=== ENTRIES SHOWN ===
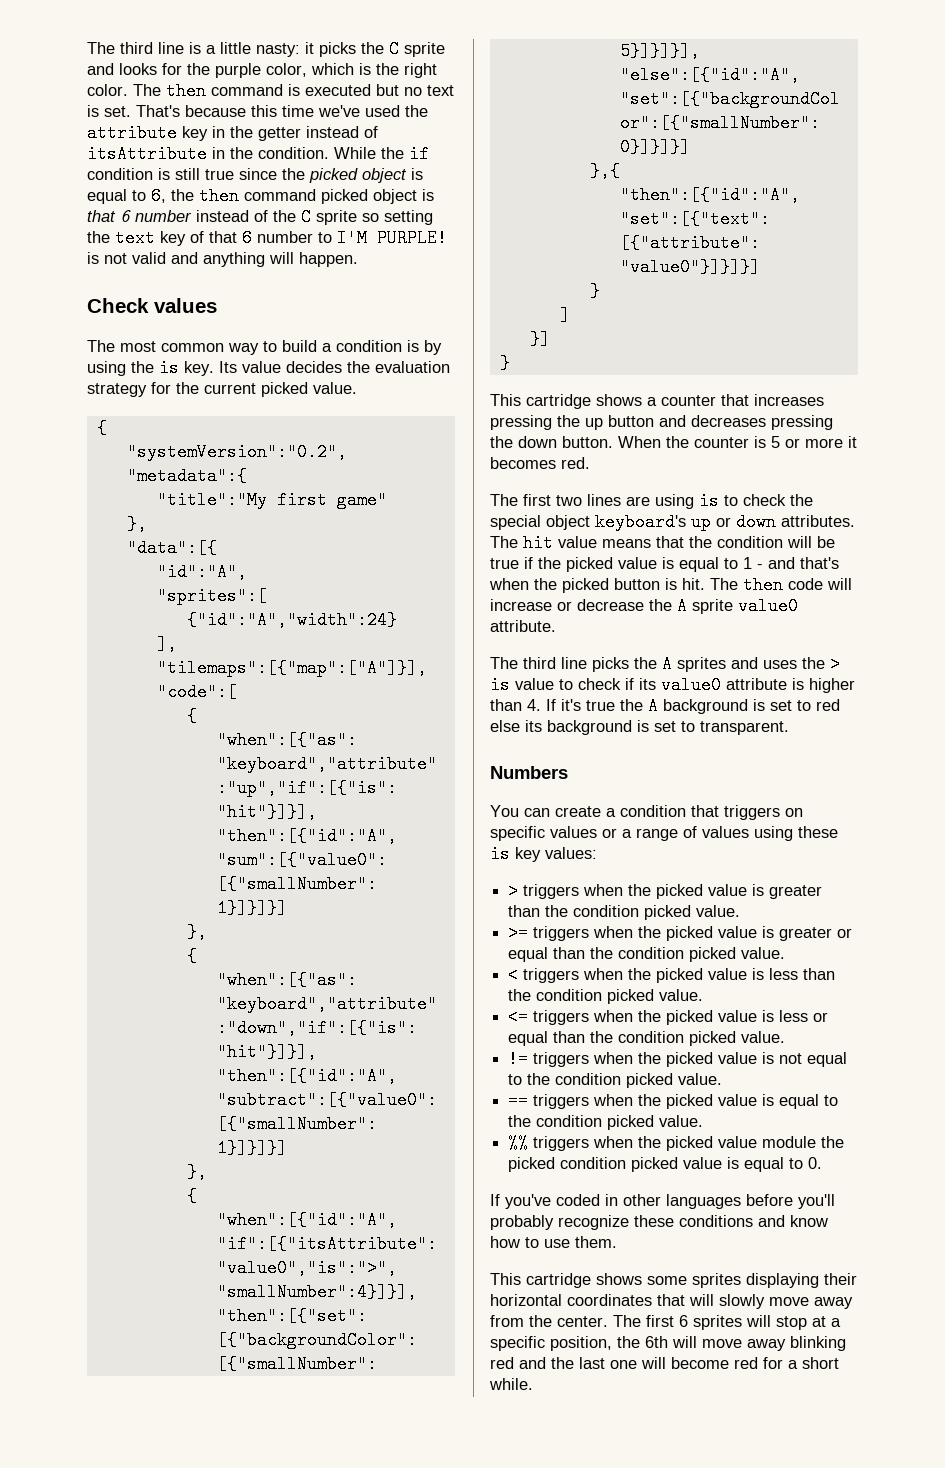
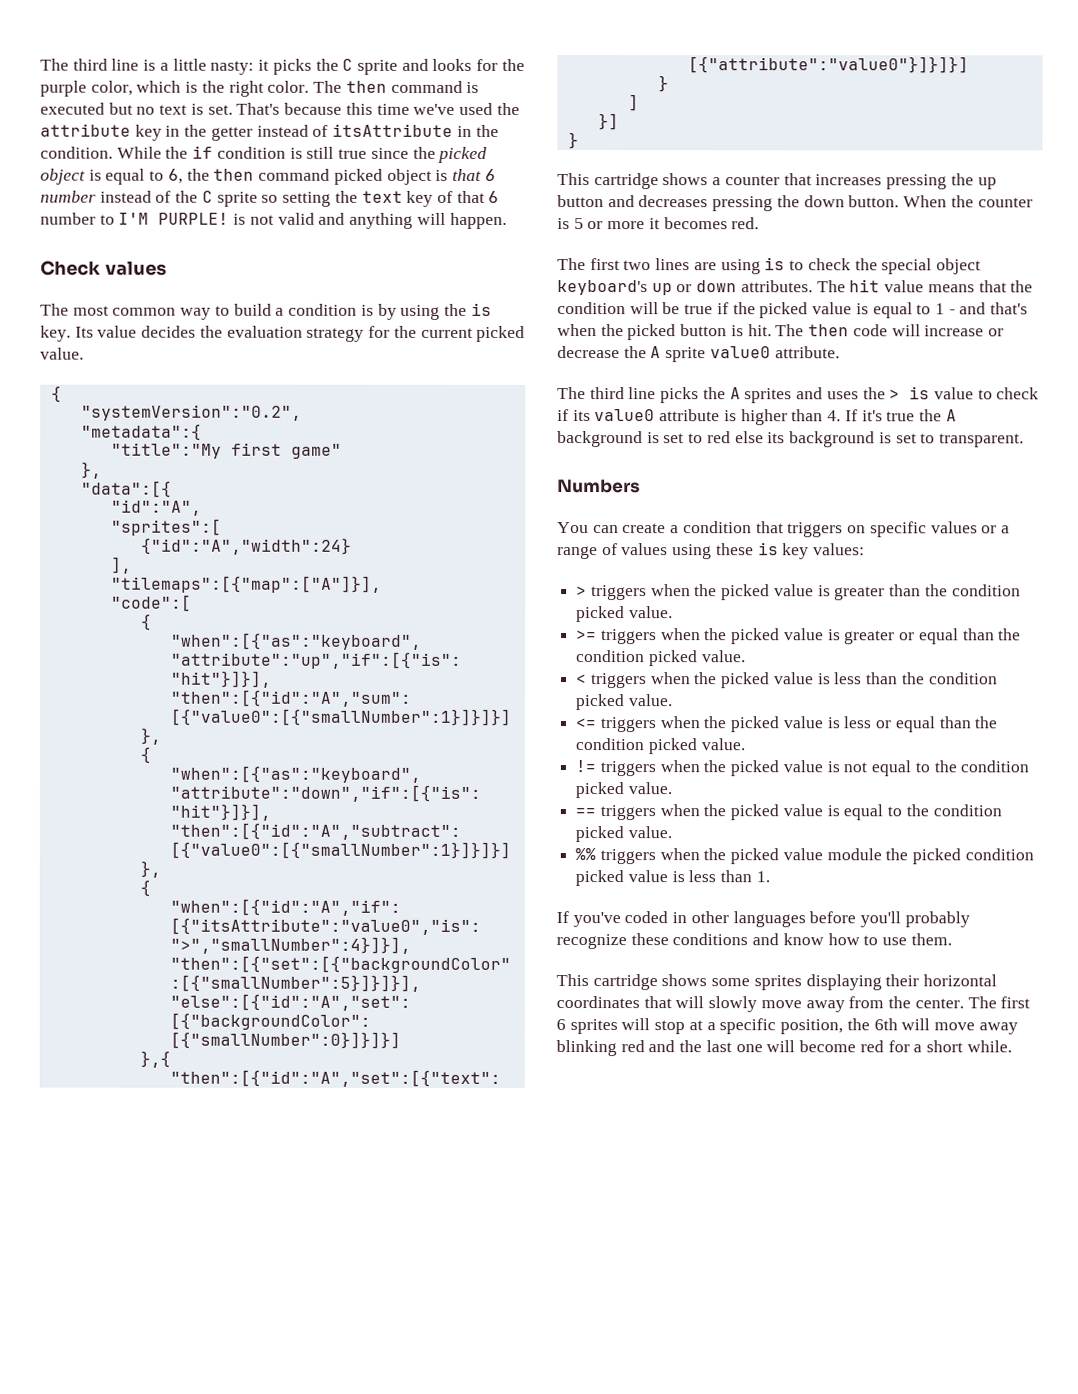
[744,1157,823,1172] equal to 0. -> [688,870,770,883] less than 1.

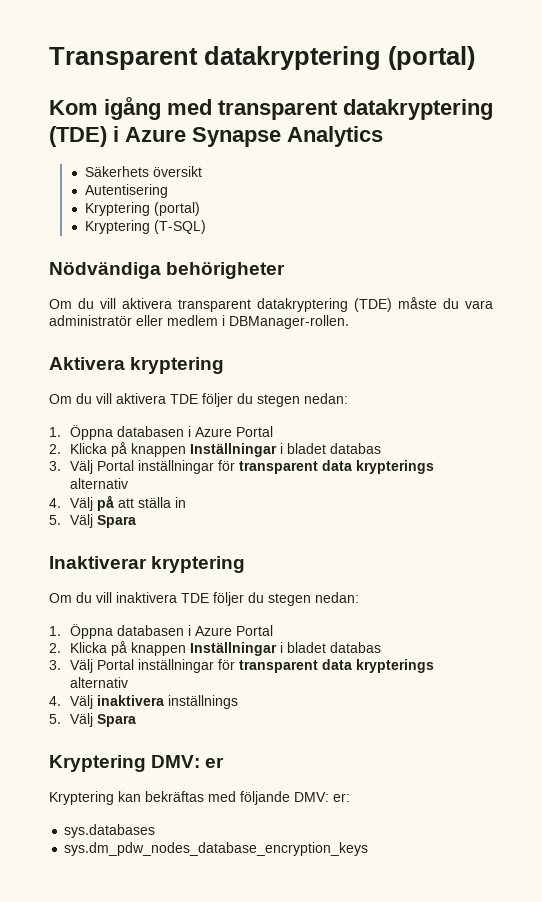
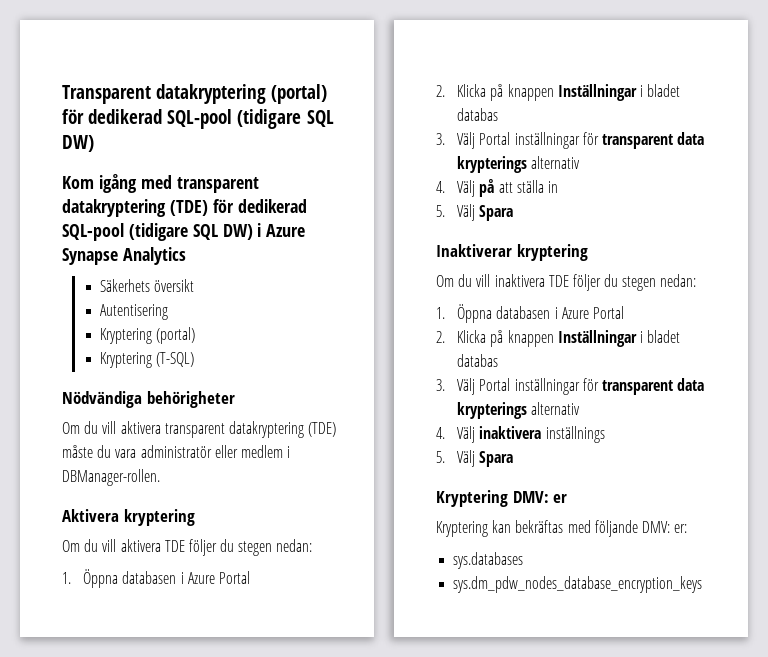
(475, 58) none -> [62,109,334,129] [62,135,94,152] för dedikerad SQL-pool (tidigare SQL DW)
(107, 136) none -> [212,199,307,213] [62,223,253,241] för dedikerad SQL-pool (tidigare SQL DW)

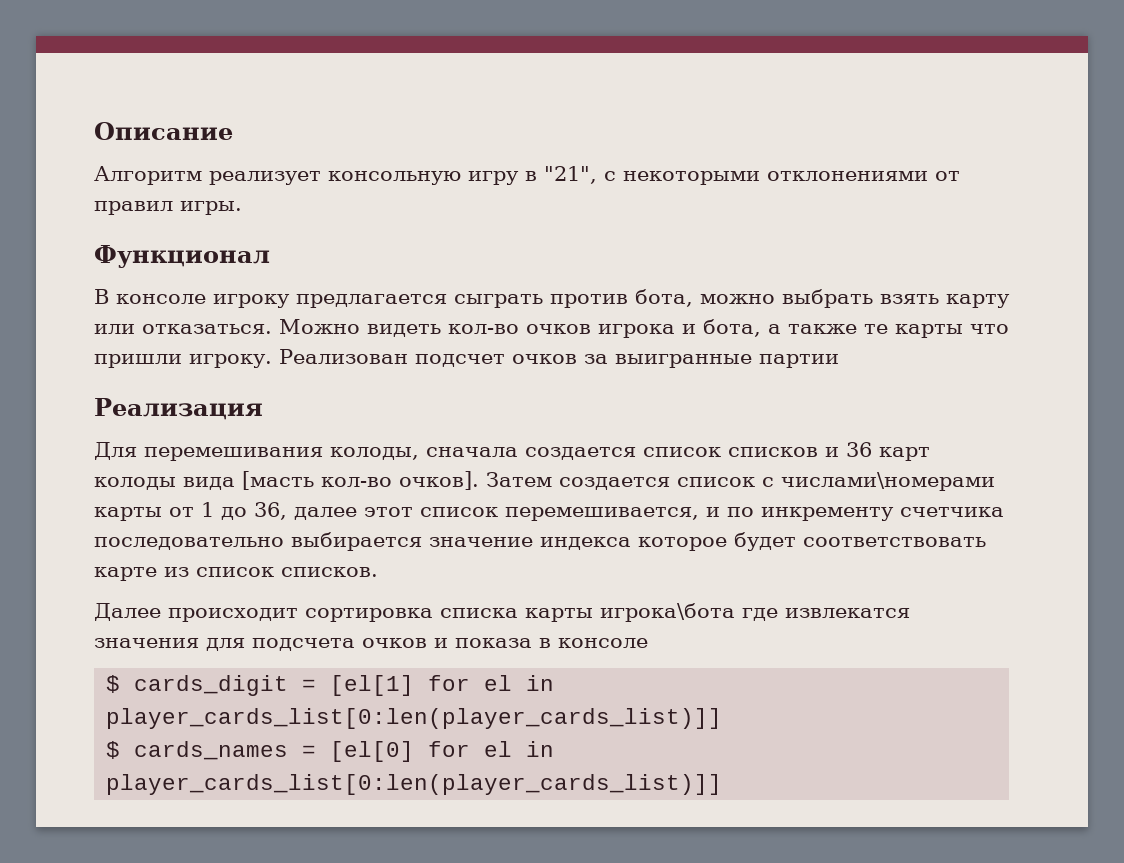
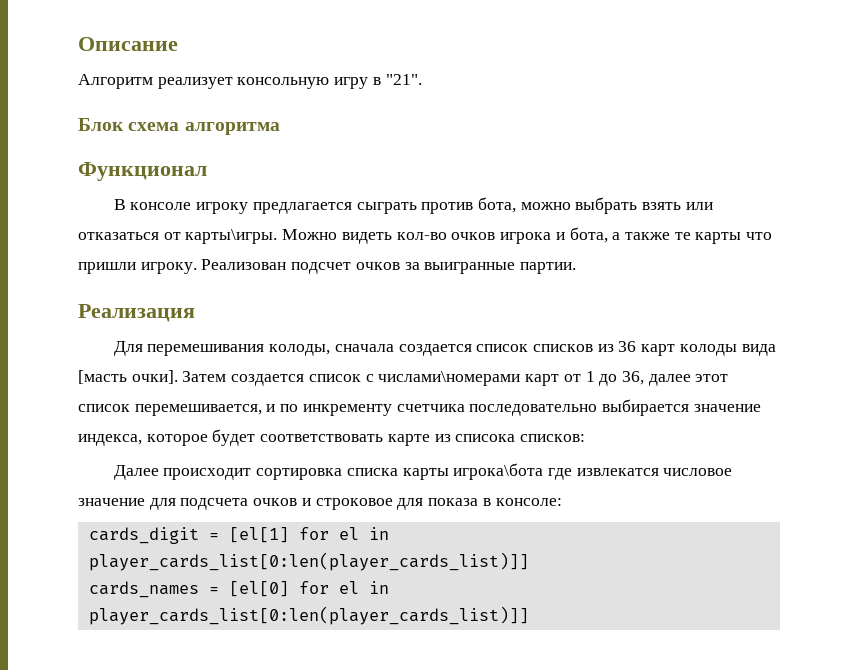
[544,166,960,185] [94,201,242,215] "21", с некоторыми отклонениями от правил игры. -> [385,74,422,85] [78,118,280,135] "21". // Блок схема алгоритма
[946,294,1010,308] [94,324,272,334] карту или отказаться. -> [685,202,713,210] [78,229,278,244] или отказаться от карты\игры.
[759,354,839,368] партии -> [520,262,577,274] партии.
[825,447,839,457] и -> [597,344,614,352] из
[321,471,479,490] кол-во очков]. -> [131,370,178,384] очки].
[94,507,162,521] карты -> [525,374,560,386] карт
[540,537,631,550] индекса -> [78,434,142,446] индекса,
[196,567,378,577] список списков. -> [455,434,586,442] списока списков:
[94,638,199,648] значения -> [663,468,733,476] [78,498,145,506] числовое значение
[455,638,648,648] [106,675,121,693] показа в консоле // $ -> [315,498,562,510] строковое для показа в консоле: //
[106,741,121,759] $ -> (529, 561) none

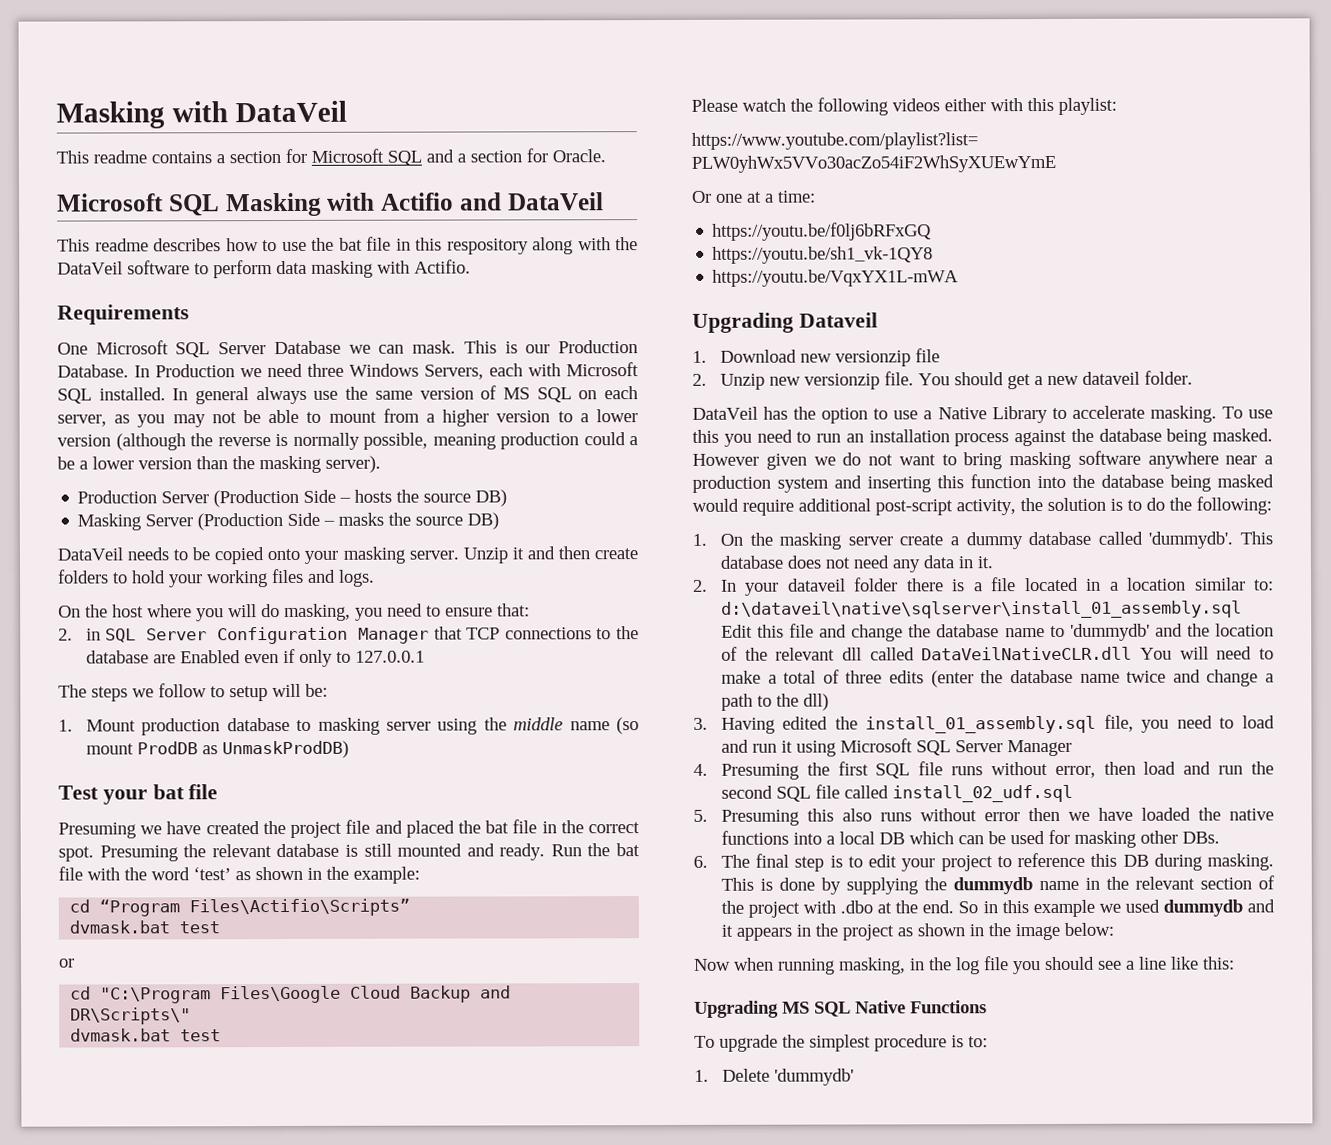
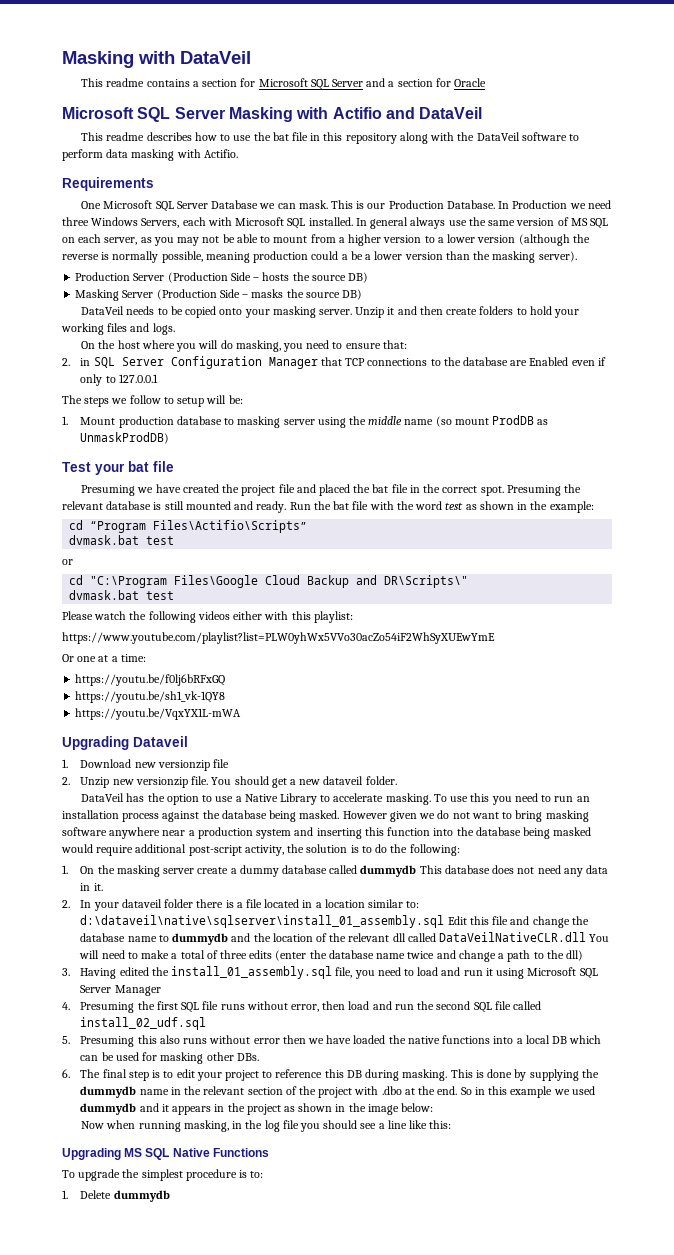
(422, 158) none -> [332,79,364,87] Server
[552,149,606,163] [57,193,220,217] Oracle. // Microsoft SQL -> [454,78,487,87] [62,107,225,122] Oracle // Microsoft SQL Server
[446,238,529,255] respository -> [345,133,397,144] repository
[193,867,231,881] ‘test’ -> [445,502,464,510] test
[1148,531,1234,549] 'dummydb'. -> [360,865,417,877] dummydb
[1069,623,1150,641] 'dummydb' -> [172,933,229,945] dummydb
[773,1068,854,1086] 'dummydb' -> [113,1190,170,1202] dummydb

=== EXERCISE BRIEF ===
Begin at the first line of the records and please reproduce every line exactly through the one containing "Блок схема алгоритма", leaving all pictures out.

=== WORKED SOLUTION ===
[744,1157,823,1172] equal to 0. -> [688,870,770,883] less than 1.

(475, 58) none -> [62,109,334,129] [62,135,94,152] för dedikerad SQL-pool (tidigare SQL DW)
(107, 136) none -> [212,199,307,213] [62,223,253,241] för dedikerad SQL-pool (tidigare SQL DW)

[544,166,960,185] [94,201,242,215] "21", с некоторыми отклонениями от правил игры. -> [385,74,422,85] [78,118,280,135] "21". // Блок схема алгоритма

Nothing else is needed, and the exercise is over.